Oh, I’m sure you’ve been there. Ten minutes to get ready and half of it is spent on trying to get on your necklace. You ask for some help and even your loved one has trouble! Soon, you find yourself not wearing said necklace as often because it’s just too much of a hassle.
As Terri Rocker, fashion expert, puts it:
“The best necklace clasps are easy to fasten, stay secured, match the style of the necklace, and endure the wear and tear of being repeatedly fastened and unfastened.”
Reminder when you are thinking of purchasing jewelry, consider the clasp! It could make or break your wearing experience:
Spring Ring and Lobster Claw
- Operate a spring ring or lobster claw clasp by lifting the tiny lever that compresses the spring to release the clasp. Quite secure, both of these clasps are popular, with lobster claws usually being easier to manipulate.
- Fish hook, S-hook and hook-and-eye clasps secure necklaces using hooks. While easy to fasten, these are not very secure and may slip out.
- Magnetic clasps use magnets to secure the necklace. Most magnetic clasps are best suited to very lightweight necklaces, as they easily come apart.
- Barrel clasps are barrel-shaped screws that require some dexterity to twist and untwist. The larger ones are quite secure, although they are prone to looking bulky.
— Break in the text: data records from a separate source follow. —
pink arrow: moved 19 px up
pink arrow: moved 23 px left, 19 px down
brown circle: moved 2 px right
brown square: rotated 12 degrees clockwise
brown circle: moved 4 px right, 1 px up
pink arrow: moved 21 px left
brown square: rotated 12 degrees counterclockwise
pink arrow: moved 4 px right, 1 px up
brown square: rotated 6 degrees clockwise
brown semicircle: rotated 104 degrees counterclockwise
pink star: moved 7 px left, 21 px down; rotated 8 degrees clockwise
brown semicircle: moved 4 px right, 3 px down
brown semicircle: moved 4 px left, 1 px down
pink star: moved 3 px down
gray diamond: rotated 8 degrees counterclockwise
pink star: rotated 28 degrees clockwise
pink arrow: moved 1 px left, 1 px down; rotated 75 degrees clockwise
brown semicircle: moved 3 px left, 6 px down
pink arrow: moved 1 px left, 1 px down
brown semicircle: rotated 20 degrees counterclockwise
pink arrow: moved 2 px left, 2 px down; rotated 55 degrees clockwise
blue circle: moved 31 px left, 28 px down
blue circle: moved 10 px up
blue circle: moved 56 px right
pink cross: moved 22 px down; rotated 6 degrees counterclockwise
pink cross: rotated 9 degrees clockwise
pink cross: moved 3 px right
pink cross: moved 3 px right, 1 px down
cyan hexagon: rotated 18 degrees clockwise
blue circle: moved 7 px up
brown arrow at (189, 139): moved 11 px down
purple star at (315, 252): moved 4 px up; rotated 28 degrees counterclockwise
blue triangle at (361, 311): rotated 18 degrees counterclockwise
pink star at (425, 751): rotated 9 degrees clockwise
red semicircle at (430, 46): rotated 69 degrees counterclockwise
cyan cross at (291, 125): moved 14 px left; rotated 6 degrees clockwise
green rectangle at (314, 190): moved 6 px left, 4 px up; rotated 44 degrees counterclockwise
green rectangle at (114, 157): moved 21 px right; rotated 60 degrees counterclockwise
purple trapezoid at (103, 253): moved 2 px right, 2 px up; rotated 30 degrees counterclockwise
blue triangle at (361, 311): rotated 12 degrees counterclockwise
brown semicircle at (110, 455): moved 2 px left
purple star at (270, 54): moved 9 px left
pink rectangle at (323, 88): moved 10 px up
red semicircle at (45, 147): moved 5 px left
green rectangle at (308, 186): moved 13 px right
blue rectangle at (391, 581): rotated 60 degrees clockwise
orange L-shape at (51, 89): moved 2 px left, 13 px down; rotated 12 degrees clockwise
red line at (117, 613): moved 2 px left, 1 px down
- The toggle clasp is also known as the bar-and-ring clasp. With a long bar on one end that fits into a wide ring and then “locks” into position, the toggle clasp is one of the easiest to fasten for arthritic hands.
- An elegant-looking clasp that often uses a filigree design, the box clasp has been known to come undone by accident. Open a box clasp by pushing the lever, and close it by clicking it into place.
- A multi-strand clasp may have hook, slide locking or box clasp fasteners. Multi-strand clasps come with 2 or more loops per side to secure multi-strand necklaces.